Zaha is learning but Januzaj is starring
Few Manchester United players have had a more chastening start to the season than Wilfried Zaha. While others have been found wanting on the pitch, he has been denied a place on it. Already the subject of a quiz question -- which player did Sir Alex Ferguson sign for 15 million pounds but never select? -- Zaha cost twice as much as Bebe and has played for United fewer times. But after being overtaken by Adnan Januzaj and overlooked for virtually everyone else, the forgotten man made a belated return, the best part of three months after his appearance in the Community Shield.
A spell on the sidelines has brought about a change. If the pre-match thought was that Zaha would challenge Cristiano Ronaldo's unofficial record for most stepovers in a game at Old Trafford, he confounded expectations. This was a different Zaha, a more David Moyes-friendly version. The United manager likes his wingers to be functional. There was less superfluous trickery and more early crosses, aimed ahead of Javier Hernandez to try and capitalise on the striker's speed. They weren't always quite accurate enough, showing there is room for improvement, but, along with his willingness to track back, it was an indication the forgotten man had been listening to his manager.
When Zaha, following one failed stepover, was substituted, Moyes seemed to praise him. Yet unless United enjoy a home draw against underdogs in the next round, the next message from the Scot may be telling him he can leave Old Trafford on loan in January. This was a reasonable performance, but no more. Once again, Januzaj looked the greater talent among the younger generation and, in a comparison of young wingers, Norwich's Nathan Redmond was brighter than Zaha.
Hernandez has illustrated his value
A week earlier, Moyes was asked if he would sell Javier Hernandez in January. The answer, unsurprisingly, was no, but it was indicative of a slow start to the season for the quicksilver Mexican. With the primacy of the partnership of Wayne Rooney and Robin van Persie, his opportunities had been few and far between. He had only begun one league game, the disastrous defeat to West Bromwich Albion, and only scored one goal.

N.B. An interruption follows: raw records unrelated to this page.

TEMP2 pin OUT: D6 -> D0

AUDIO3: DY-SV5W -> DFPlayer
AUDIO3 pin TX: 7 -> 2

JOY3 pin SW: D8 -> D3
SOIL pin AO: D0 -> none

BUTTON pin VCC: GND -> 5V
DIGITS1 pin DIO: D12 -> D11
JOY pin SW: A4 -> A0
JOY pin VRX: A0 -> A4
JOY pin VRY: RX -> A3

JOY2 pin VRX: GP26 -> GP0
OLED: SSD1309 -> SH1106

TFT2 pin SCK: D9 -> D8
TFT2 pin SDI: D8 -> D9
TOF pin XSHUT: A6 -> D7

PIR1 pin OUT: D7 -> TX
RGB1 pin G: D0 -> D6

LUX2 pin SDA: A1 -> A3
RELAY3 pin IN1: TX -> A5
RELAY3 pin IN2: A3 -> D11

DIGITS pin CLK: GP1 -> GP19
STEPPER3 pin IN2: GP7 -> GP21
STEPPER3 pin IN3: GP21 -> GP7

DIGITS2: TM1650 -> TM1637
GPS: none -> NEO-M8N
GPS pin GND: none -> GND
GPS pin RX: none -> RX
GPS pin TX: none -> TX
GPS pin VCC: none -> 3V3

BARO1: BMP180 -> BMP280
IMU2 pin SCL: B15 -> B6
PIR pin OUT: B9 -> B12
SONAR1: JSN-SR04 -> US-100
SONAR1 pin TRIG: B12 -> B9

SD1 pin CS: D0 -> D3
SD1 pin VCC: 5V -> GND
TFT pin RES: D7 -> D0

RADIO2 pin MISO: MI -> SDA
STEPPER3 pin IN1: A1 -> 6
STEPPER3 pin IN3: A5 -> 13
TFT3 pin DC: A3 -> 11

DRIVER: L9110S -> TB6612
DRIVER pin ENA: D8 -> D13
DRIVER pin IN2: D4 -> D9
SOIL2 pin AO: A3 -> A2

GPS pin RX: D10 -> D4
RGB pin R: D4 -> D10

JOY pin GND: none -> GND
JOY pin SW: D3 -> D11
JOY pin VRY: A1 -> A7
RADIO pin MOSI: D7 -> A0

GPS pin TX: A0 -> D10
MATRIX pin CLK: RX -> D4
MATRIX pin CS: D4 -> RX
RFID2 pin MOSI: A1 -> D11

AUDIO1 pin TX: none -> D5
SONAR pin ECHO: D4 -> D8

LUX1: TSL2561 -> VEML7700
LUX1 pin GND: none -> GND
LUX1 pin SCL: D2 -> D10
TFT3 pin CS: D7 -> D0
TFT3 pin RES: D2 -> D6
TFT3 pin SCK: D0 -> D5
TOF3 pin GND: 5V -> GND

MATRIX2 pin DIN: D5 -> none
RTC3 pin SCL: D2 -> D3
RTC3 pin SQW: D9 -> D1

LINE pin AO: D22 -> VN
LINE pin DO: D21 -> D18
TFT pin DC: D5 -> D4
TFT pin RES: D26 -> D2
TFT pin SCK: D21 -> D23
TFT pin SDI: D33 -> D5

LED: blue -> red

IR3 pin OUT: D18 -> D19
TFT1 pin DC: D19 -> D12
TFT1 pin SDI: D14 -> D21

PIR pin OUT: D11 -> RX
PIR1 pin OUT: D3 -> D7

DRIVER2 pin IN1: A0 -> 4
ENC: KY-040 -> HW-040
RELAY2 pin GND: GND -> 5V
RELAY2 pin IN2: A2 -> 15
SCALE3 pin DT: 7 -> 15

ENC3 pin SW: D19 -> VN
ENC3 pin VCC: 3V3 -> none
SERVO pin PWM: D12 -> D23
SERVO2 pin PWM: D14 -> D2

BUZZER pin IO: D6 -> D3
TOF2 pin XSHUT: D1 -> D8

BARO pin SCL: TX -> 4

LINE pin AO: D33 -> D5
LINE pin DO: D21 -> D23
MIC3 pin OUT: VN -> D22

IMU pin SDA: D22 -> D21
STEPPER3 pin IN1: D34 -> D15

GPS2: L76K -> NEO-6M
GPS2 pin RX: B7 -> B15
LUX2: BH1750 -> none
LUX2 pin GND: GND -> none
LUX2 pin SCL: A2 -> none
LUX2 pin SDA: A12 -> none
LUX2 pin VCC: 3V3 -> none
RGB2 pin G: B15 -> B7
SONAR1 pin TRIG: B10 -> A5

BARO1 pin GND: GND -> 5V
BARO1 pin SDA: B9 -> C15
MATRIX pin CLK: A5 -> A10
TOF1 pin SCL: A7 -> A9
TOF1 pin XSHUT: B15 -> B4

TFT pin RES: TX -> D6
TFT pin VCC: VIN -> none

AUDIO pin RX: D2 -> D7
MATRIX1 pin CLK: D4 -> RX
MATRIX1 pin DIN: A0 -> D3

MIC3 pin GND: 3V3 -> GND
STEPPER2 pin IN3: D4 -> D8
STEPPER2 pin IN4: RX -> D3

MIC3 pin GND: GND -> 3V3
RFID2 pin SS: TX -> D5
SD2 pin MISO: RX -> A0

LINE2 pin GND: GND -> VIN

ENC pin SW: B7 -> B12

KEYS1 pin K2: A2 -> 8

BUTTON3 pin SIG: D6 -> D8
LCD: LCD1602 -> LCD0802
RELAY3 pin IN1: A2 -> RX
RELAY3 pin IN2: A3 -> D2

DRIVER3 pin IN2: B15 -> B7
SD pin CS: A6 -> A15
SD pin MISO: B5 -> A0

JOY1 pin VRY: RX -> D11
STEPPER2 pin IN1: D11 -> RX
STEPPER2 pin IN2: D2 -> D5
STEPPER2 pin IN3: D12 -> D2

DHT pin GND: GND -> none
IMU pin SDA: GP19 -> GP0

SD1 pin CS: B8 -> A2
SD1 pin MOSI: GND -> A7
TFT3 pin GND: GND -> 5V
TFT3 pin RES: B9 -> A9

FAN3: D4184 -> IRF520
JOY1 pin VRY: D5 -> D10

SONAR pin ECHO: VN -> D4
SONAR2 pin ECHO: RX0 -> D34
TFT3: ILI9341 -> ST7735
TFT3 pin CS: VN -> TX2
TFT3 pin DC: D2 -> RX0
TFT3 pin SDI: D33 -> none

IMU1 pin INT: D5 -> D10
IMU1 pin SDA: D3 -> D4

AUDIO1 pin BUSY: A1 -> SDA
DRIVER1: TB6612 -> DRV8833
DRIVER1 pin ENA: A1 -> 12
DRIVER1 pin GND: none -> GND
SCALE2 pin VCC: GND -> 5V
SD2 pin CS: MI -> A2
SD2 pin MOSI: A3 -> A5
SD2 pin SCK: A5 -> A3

Seven days on, Hernandez had made two more starts and scored three more goals. His role in the squad is part super-sub, part scourge of the weak when the leading men are rested and the understudy steps in. In the space of a few days, he displayed his aptitude for both: after Saturday's cameo and clincher against Stoke came a brace when he was chosen to lead the line. While the first came from the penalty spot, the second followed his strike against Stoke in offering further evidence of his aerial ability. Hernandez possesses the priceless knack of finding space in the penalty box. There are few better stand-ins when the first-choice strikers are missing.
The times are changing at the back
There is a first time for everything and, after almost eight years as team-mates, Rio Ferdinand and Nemanja Vidic finally began a League Cup match together. The significance may lie less in the clean sheet they helped keep, but in the connotations. Moyes could have held either back for a stiffer test at Fulham. Instead, as both played, it makes it less likely both of the veterans will begin on Saturday: perhaps neither will.
The Manchester derby showed Moyes the risks of picking the defence's senior citizens time and again. Both had been sidelined, giving Jonny Evans and Phil Jones a run of games together, but Ferdinand's absence since the defeat to West Brom 31 days earlier also owed something to managerial choice. His days as a first choice may be approaching their end and the likelihood is that Evans, rested for the rout of Norwich, will start at Craven Cottage. The question is whether he will be partnered by Jones or Vidic.